Summarize the FOCS guest post below in two sentences.

* **QUOTED PASSAGE**
.....

[Noam: Since I didn’t go to FOCS, I asked Shahar to write a guest blog post from there.]
[Shahar: Noam asked me to write a guest post on FOCS. However, Shaddin wanted to write a post so badly that I had to let him guest post in my own guest post.]
When Shahar asked me on monday night to write this guest guest post, my first reaction was that I wish I knew ahead of time so that I would take notes. Since much of this is from memory, I apologize for any unintentional omissions or inaccuracies. Since this is an AGT blog, I will focus mostly on AGT-related papers.
This year FOCS is being held in downtown Atlanta, and the conference hotel is only a few blocks from Georgia Tech. The conference talks are all in the hotel conference center as usual, though the celebration on day 0 was located at the Lecraw Auditorium at Georgia Tech.
Saturday featured the celebration of the 50th anniversary of FOCS and the 20th anniversary of the ACO program at GATech. There were talks by four distinguished speakers: Richard Karp, Mihalis Yannakakis, Noga Alon, and Manuel Blum. All four talks were inpsiring. Manuel Blum’s talk on “Can TCS get a grip on Consciousness” was particularly entertaining and thought provoking. In the talk, Manuel chronicles his own personal journey towards understanding consciousness. The talk culminates with a description of “Global Workspace Theory” as a model of consciousness. Manuel draws concrete connections between this model and mathematical proofs, suggesting that TCS can benefit from models of consciousness as guides for high-level planning.
The conference talks were held in two adjacent conference rooms on the second floor of the conference hotel. Luckily, there was an adjacent conference being held on the same floor called “The Secrets of the Millionaire Mind”. The colorful characters from this conference occasionally ventured into the same lobbies as the FOCS audience, and doubtless managed to recruit many TCS graduate students who are fed up with meager stipends and left-over pizza.
There were two AGT sessions. Due to incurable jetlag, I unfortunately missed the first one on Monday morning. Luckily, however, all talks will be available online soon. Nevertheless, word around the conference lobby was that Amin Saberi’s talk on Convergence in local interaction games was fantastic. The second AGT session was monday afternoon, featuring three talks. The first talk was on Rationalizing Network Formation, where Kalyanaraman and Umans prove hardness results on inferring valuations of players in network formation games. I interpreted this as a hardness result for effective market research. The second talk in that session was on pricing strategies for Revenue Maximization. In this talk, the authors obtain improved lower and upper bounds on pricing strategies for revenue maximization when a limited number of items are sold to bidders with unknown subadditive valuations. The lower bounds apply to the previously studied static single-price, and they relax the model to one that allows prices to vary with time. An interesting question that was brought up after the talk was whether their results could be improved
by using a benchmark other than welfare. The third talk was on my paper with Shahar Dobzinski (the guest blogger one level up in the blogging tree), where we introduce a new class of truthful-in-expectation mechanisms and use it to get a truthful-in-expectation FPTAS for multi-unit auctions. We also show the first separation between truthfulness-in-expectation and universal truthfulness.
All in all, this FOCS was the usual mix of talks, good conversation, and blossoming collaborations. The southern hospitality was warm, and the sourthern food was an experience. As revealed in the business meeting, the next FOCS will be held in Las Vegas! In light of this choice of location, lets hope they tape the talks next year as well for those of us one roll of dice away from the big one!

.....

* **MATERIAL SHOWN**
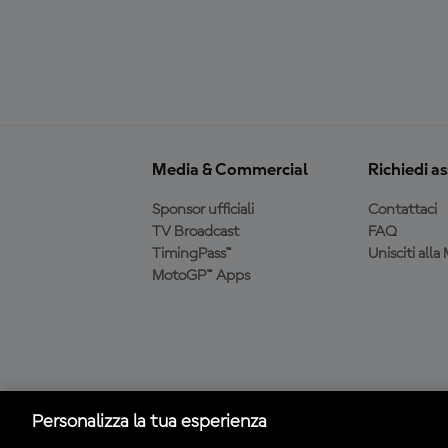
Media & Commercial
Richiedi a
Sponsor ufficiali
Contattaci
TV Broadcast
FAQ
TimingPass™
Unisciti all
MotoGP™ Apps
Scarica l'app ufficiale
MotoGP™
Personalizza la tua esperienza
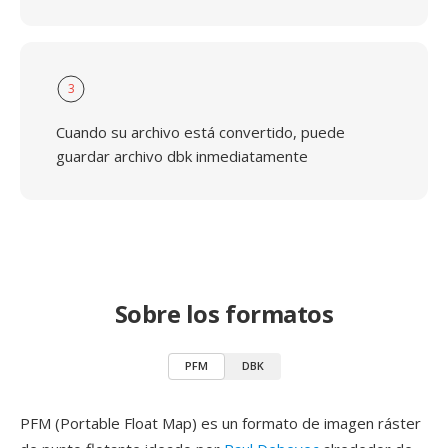
3
Cuando su archivo está convertido, puede
guardar archivo dbk inmediatamente
Sobre los formatos
PFM
DBK
PFM (Portable Float Map) es un formato de imagen ráster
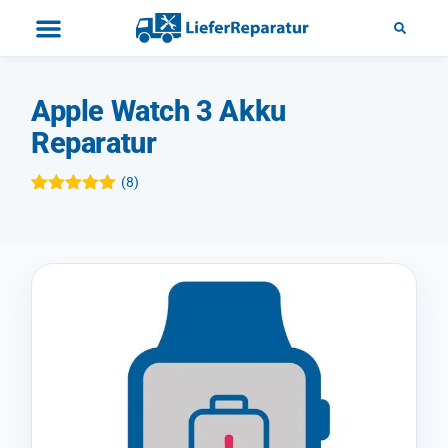
Apple Watch 3 Akku
Reparatur
(
8
)
Bewertet mit
8
5.00
von 5,
basierend
auf
Kundenbewertungen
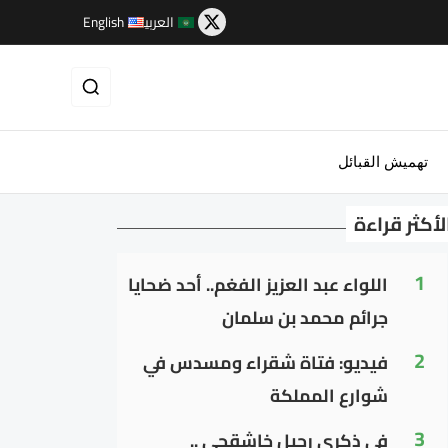
العربية
English
تهميش القبائل
لأكثر قراءة
1
اللواء عبد العزيز الفغم.. أحد ضحايا
جرائم محمد بن سلمان
2
فيديو: فتاة شقراء ومسدس في
شوارع المملكة
3
في ذكرى رحيل خاشقجي ..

.....

* **RESULT OF THE TASK**
This guest post from FOCS in downtown Atlanta describes the Saturday celebration of the 50th anniversary of FOCS and the 20th anniversary of the ACO program at Georgia Tech. It highlights Manuel Blum's talk on consciousness, reports on the AGT sessions (including the writer's paper with Shahar Dobzinski on truthful-in-expectation mechanisms), and notes that the next FOCS will be held in Las Vegas.